(INPUT MATERIAL)

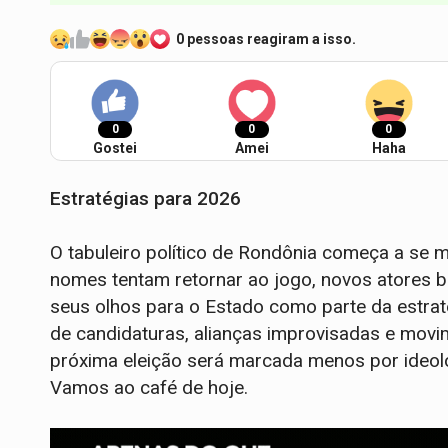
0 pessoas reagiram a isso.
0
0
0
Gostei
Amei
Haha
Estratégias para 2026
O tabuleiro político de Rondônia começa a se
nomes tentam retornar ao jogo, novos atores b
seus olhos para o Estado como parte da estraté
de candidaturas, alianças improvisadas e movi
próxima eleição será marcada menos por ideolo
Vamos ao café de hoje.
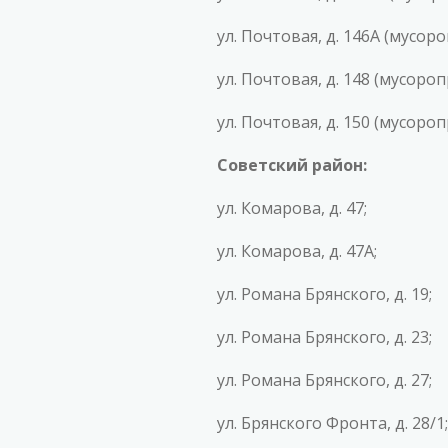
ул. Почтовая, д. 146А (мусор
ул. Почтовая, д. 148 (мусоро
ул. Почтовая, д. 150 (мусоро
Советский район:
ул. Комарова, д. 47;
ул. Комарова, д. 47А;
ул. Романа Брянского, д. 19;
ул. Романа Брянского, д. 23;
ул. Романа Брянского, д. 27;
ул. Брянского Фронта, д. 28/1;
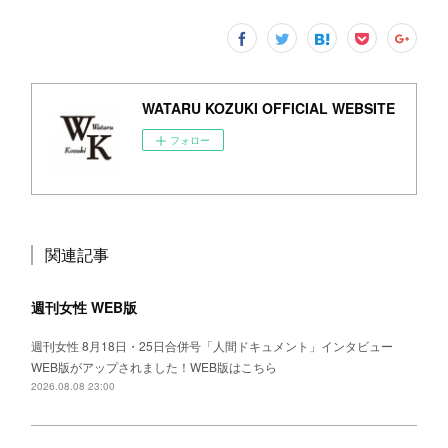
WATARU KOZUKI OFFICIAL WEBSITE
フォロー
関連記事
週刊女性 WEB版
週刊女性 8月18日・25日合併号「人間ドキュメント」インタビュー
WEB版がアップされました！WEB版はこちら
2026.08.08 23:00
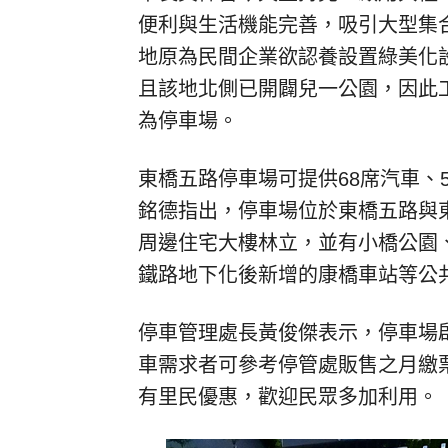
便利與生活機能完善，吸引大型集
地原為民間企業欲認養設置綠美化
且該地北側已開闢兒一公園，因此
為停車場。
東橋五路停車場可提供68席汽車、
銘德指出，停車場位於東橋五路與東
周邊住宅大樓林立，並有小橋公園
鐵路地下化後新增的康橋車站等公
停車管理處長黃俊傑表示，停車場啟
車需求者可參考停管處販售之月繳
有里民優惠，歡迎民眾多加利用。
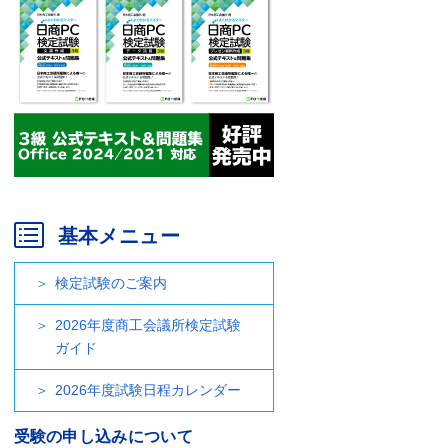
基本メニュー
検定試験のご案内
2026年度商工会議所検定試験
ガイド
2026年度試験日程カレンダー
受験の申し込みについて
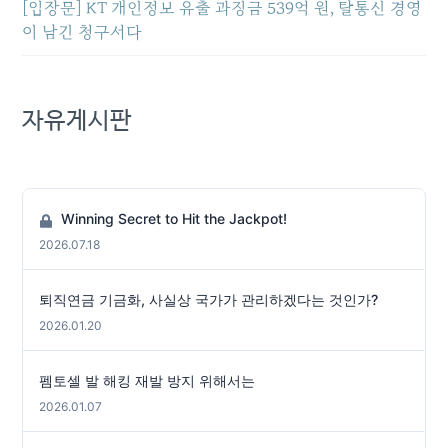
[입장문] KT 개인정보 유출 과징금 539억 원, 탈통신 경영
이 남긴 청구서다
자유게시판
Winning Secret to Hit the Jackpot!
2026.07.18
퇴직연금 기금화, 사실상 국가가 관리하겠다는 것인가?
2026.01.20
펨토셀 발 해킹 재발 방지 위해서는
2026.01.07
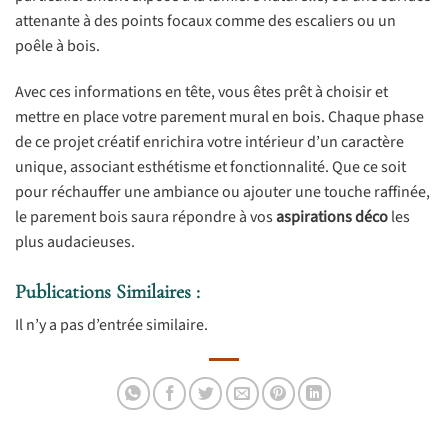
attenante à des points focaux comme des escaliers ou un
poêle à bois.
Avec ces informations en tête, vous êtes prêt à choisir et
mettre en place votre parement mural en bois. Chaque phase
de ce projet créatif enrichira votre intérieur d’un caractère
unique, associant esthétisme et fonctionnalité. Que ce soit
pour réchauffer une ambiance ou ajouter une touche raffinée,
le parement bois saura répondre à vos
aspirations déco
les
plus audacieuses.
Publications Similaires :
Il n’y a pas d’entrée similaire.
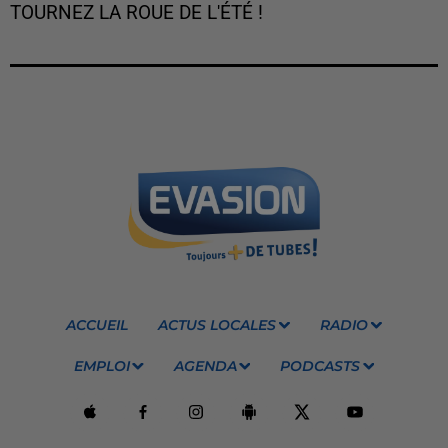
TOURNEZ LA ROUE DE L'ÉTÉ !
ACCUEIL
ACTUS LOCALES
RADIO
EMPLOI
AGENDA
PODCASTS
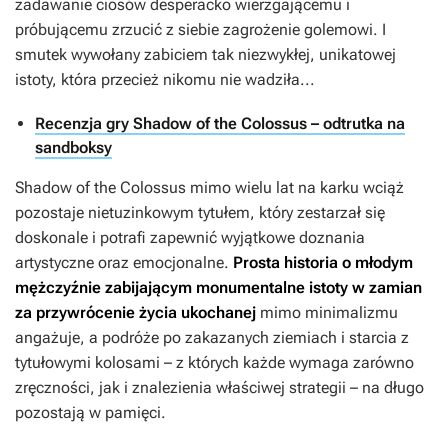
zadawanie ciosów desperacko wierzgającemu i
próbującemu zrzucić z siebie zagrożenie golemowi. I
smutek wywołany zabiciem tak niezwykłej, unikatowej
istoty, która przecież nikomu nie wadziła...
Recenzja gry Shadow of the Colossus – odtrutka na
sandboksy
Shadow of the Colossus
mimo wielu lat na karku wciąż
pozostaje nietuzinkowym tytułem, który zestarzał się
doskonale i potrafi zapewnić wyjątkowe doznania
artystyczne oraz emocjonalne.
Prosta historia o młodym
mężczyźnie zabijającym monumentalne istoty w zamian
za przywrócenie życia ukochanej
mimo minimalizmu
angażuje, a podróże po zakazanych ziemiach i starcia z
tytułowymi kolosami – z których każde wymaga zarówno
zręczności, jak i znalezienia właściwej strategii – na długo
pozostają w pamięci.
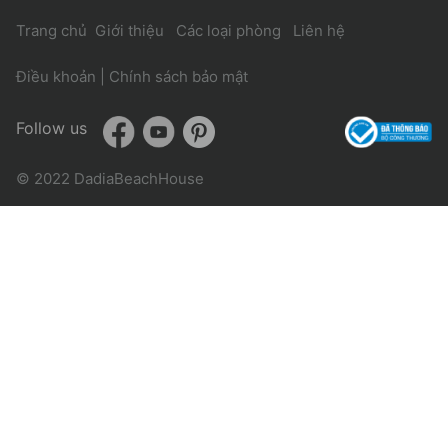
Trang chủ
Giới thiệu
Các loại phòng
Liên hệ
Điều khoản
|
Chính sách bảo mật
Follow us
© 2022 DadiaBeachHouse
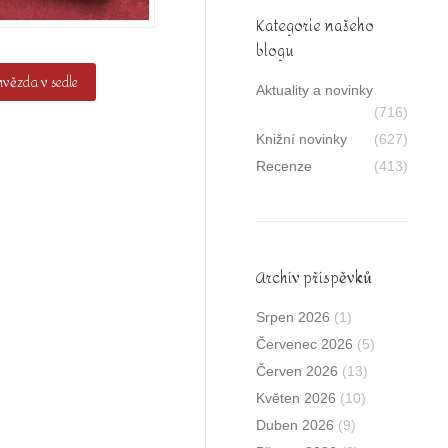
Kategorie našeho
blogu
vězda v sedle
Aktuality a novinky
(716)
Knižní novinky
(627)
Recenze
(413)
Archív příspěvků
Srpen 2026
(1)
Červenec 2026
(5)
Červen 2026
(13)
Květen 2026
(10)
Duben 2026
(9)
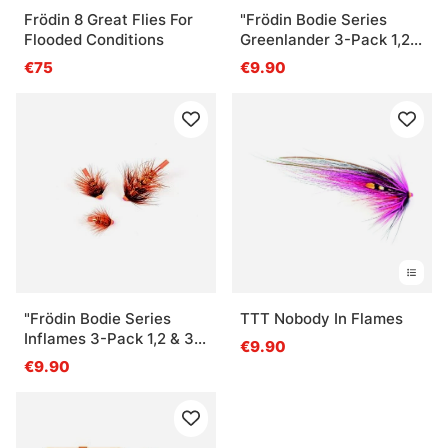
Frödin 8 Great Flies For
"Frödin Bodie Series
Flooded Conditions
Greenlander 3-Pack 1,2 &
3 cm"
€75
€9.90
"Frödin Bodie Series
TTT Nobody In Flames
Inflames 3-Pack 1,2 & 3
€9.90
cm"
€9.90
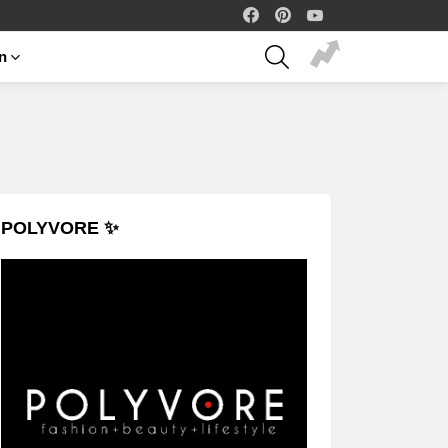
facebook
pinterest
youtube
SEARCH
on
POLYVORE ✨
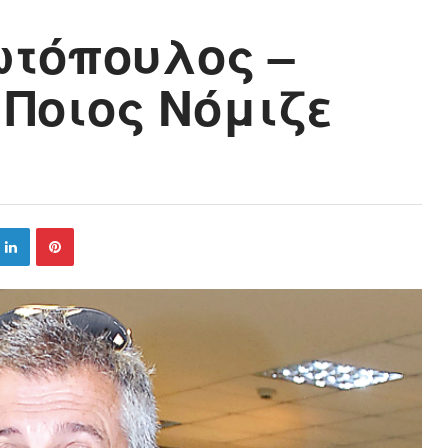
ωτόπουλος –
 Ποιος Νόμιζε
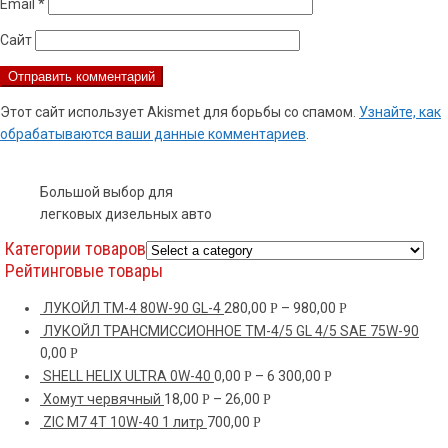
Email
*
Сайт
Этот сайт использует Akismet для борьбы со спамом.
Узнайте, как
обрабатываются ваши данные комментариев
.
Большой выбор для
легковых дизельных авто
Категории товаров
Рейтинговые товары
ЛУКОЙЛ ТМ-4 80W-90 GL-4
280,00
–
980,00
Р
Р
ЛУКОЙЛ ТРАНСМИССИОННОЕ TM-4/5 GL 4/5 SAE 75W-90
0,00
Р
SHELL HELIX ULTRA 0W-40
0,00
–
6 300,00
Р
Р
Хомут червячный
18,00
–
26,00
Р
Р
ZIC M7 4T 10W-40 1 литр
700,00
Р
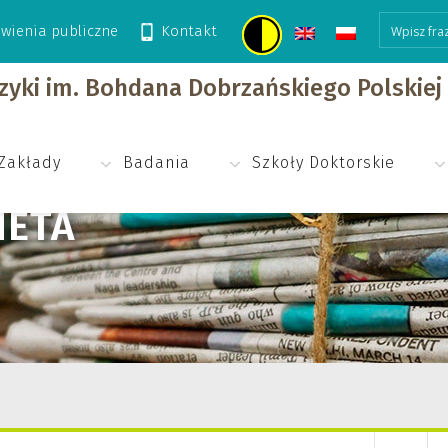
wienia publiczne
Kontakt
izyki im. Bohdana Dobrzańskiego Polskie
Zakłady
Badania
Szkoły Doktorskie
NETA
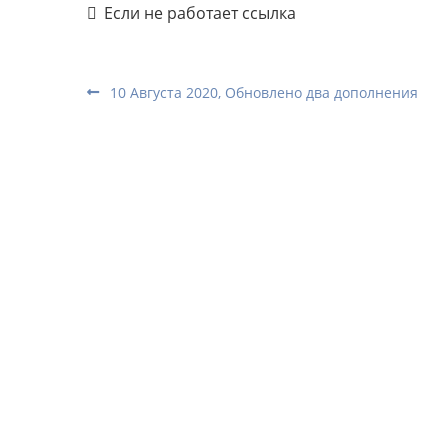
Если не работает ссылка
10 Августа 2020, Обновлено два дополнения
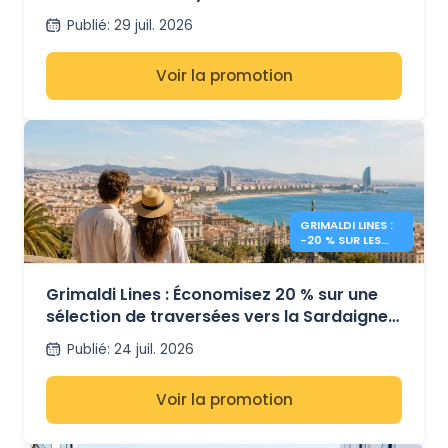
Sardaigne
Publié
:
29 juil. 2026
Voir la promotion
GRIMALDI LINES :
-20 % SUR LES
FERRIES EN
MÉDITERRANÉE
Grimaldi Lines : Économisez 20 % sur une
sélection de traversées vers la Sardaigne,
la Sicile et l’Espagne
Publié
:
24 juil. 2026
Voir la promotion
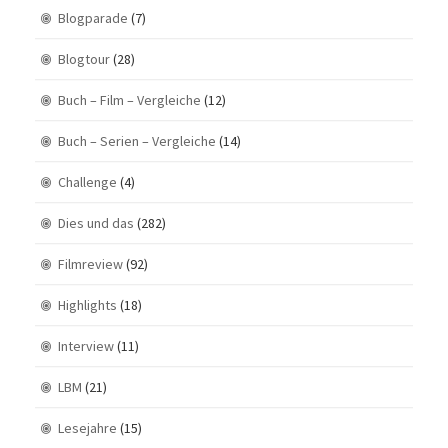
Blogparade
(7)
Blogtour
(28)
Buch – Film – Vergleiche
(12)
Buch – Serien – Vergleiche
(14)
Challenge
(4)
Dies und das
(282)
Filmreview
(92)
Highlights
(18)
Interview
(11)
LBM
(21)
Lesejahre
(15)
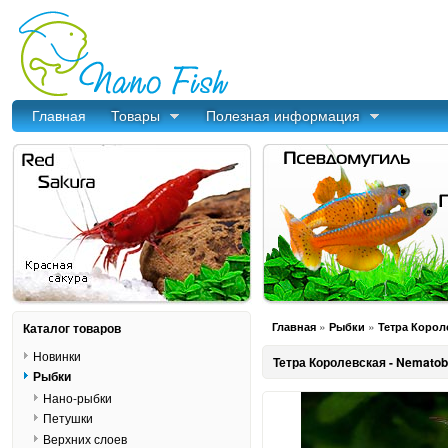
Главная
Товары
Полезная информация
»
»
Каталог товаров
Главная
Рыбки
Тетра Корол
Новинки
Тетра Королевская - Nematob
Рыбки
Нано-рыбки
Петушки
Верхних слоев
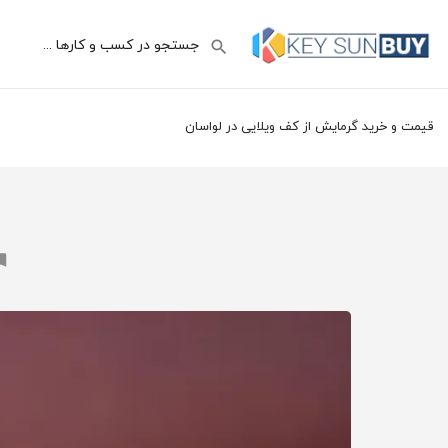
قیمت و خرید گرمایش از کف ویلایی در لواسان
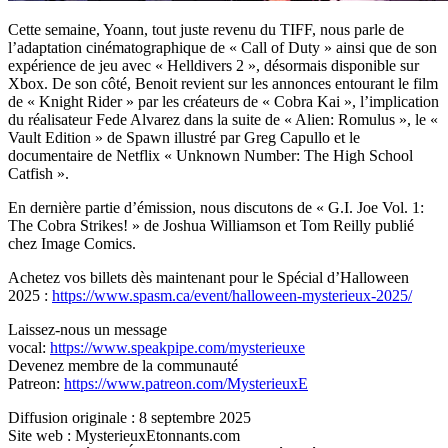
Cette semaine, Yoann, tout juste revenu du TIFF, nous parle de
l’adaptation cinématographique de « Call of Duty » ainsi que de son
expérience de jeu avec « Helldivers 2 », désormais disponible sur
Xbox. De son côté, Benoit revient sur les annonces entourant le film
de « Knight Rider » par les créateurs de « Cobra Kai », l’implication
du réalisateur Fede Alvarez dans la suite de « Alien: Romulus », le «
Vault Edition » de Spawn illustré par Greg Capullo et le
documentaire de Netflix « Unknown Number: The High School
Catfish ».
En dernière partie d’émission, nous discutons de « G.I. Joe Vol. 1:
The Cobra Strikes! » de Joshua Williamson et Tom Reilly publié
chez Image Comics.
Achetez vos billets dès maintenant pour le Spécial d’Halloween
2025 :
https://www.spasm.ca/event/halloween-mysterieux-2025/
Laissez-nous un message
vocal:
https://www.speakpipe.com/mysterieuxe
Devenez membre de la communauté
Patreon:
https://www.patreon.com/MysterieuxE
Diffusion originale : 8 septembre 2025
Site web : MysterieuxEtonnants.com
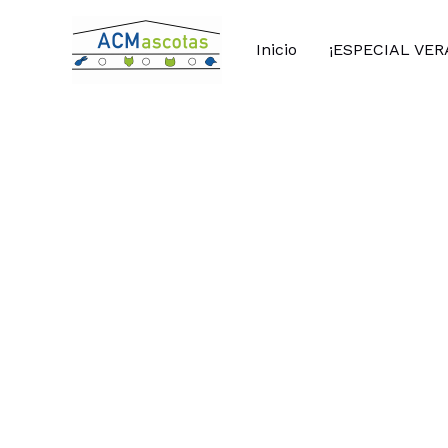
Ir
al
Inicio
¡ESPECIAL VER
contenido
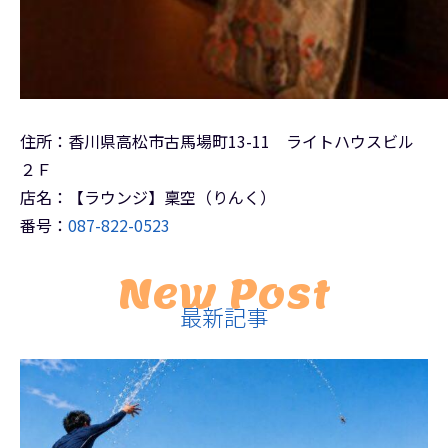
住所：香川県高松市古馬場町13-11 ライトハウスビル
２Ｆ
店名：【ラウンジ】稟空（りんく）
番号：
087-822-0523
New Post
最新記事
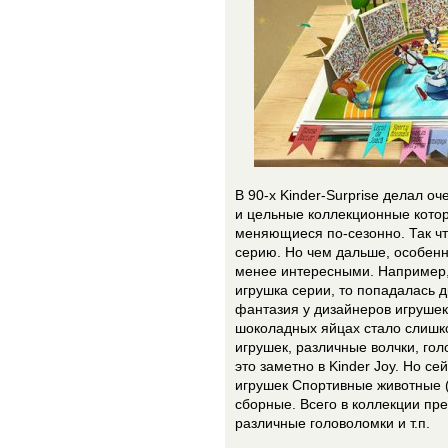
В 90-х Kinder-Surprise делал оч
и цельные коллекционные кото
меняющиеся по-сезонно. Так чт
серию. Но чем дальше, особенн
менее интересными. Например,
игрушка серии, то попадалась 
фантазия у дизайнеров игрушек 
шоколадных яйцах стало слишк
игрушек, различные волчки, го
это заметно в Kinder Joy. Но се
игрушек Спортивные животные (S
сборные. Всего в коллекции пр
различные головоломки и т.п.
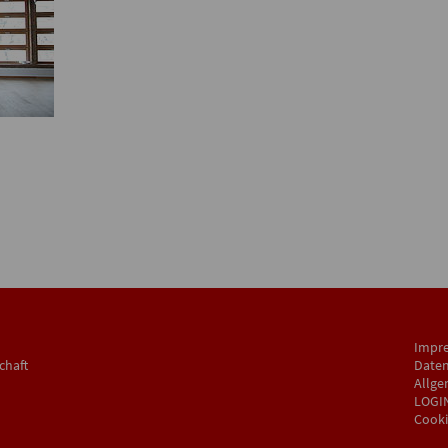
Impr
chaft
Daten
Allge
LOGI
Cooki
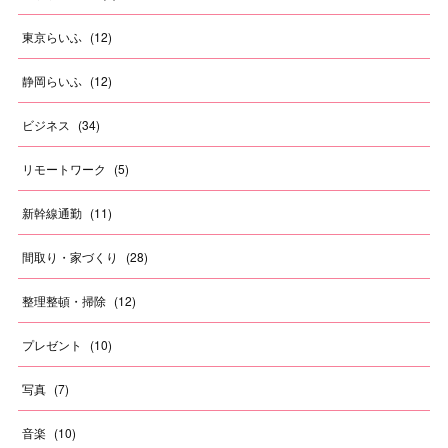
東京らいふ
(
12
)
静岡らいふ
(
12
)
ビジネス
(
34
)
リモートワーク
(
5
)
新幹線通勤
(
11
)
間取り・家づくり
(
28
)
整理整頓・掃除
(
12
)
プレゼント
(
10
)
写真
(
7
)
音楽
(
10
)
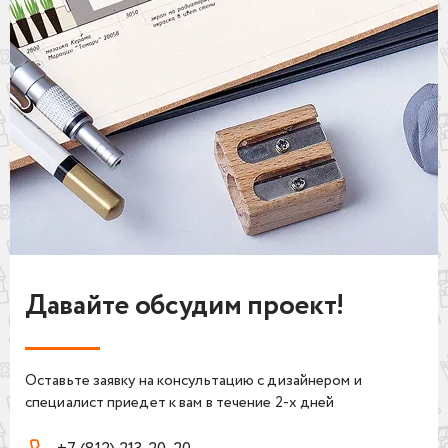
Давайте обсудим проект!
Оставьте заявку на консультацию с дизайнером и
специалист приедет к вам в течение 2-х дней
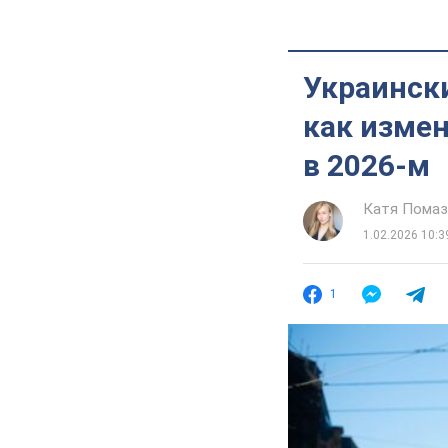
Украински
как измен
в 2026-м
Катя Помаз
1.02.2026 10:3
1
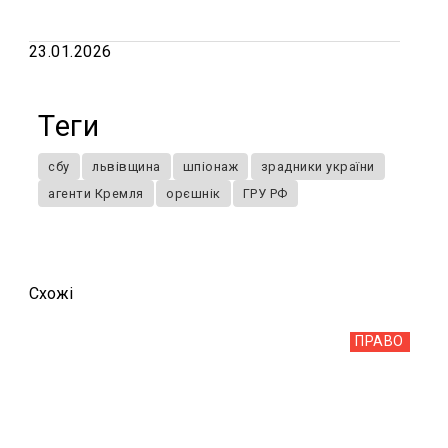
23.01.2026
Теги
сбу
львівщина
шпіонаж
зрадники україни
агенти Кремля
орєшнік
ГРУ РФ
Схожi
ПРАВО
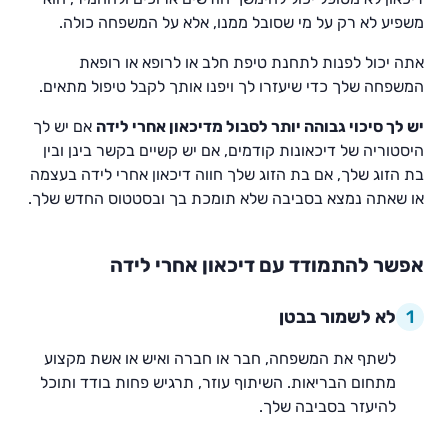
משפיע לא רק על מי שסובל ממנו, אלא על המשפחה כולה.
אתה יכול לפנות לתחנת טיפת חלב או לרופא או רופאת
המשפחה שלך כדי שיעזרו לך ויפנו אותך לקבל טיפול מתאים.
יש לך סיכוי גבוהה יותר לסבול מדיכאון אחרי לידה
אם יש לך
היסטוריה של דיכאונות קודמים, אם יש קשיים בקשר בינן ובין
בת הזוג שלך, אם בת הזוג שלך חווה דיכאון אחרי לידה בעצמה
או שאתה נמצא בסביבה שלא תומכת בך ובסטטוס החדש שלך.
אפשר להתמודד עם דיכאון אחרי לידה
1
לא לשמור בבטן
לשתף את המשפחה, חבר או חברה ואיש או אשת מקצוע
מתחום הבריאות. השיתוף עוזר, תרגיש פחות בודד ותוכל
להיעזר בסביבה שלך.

(End INPUT MATERIAL)

• _GOAL OF THE EXERCISE_:
Copy the part of the items that opens with the line containing "住所：香川県高松市古馬場町13-11 ライトハウスビル" and closes with the line containing "различные головоломки и т.п.", changing "New Post" to "Новая запись" and keeping everything else the same. Leave out the pictures.

• _ANSWER SPACE_:
住所：香川県高松市古馬場町13-11 ライトハウスビル
２Ｆ
店名：【ラウンジ】稟空（りんく）
番号：
087-822-0523
Новая запись
最新記事
В 90-х Kinder-Surprise делал оч
и цельные коллекционные кото
меняющиеся по-сезонно. Так чт
серию. Но чем дальше, особенн
менее интересными. Например,
игрушка серии, то попадалась 
фантазия у дизайнеров игрушек 
шоколадных яйцах стало слишк
игрушек, различные волчки, го
это заметно в Kinder Joy. Но се
игрушек Спортивные животные (S
сборные. Всего в коллекции пр
различные головоломки и т.п.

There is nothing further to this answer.